OCTOBER 26, 2015 BY MALKA AHMED
Grieving the loss of a child is a grief that is unique. It is a loss that is still largely considered taboo, and when someone experiences the tragic loss of losing a child, there are very few societal norms that can guide family and friends when their loved one finds themselves in the path of an unfathomable loss. I lost my daughter a year and half ago, and I still consider my grief to be very new. But it surprises me every time I meet up with a friend or see family, and their reactions to my pain. Here, I’ve compiled the six things I wish people understood about grieving the loss of a child:
One: Grief and Love are the same.
Please don’t think that because I am still grieving for my child even after all this time that there is something wrong me, or that I need to get over it. I grieve deeply for the loss of my child because I also love her deeply. Love never dies, therefore neither will grief.
Yes! This is so so so true. I still need time, I will need time forever.
Two: I will never get over it.
I may look like I finally got my life back together, I may have even gone on to have more children or embarked on a new career, but my child and the trauma of losing her is always one step behind. My tears may have dried, and I can probably utter my child’s name without breaking apart, but please know that I will never, ever get over the fact that she is gone.
No matter what I am always longing for Lila, I have very happy times, but she is always missed.
Three: Silence is deafening.
I know it must be very difficult and confusing to know what to say to someone who has lost a child. I know how uncomfortable and unfathomable it must be to you, but please know that wrongly worded sentiments are easier to forgive than your silence. My world has forever been shattered, a simple “I’m sorry” will do.
Mike and I can still tell you the people we did not hear from after losing Lila. I barely can recall anyone that said the "wrong" thing. Saying or doing nothing was always the most hurtful. Send a card if you do not know what to do and write something in it about how sorry you are. Always do something.

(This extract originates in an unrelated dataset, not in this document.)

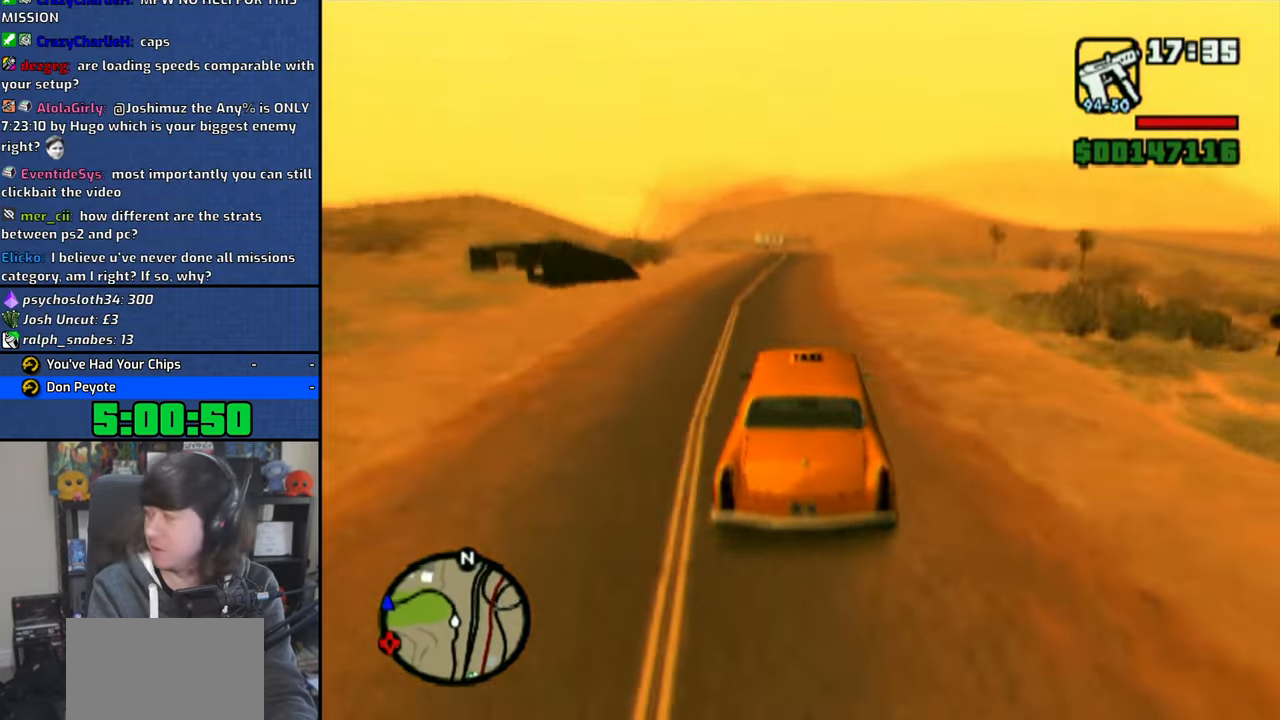
{"dt_ms": 500, "buttons": [], "left_stick": "center", "right_stick": "center", "events": [[266, "right_stick", "center"], [400, "CROSS", "up"]]}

Four: My child is irreplaceable.
It doesn’t matter when my loss may have occurred, whether it was an early miscarriage, or if I had the chance to spend a few moments with my child before she died. Babies are not interchangeable and any subsequent child born after is not replacement.
Lila was so unique and we knew that from the time she first kicked me right as Mike's head was on my stomach. We wish Lila would have had the chance to show the rest of the world the amazing girl she was. We could have ten more children and none of them will ever be our Lila. Her sister is already proving that as they do not look that much alike and we can tell how different their personalities are.
Five: I’ll always live in a parallel universe.
No matter how much time has gone by, when an important holiday or occasion occurs, my mind is going to retreat into another universe where my child would have been present. I will calculate how old they would be and how they would look. This whole entire universe is something I hold on my own, so if you find me retreating inward during a significant day, please know that I am in that place that I share uniquely with my child and my imagination. It’s just how things are always going to be.
So many times Mike and I have said "if Lila was here" we would do so and so this way. We talk about it almost daily. We should have had two girls who would have been 16 months apart and we long for that life every single second. Coming to terms with the fact that we will never live that life is a long and difficult process.
Six: I am forever changed.
The day my child died is the same day a big part of me died too. I won’t go back to being my usual innocent and carefree self again. It will take time for me to find myself, and return back home. But when I’ve figured out a way to put together all the broken pieces, I won’t look the same. Please understand that.
I am not the same person. This could be a blog post in its own.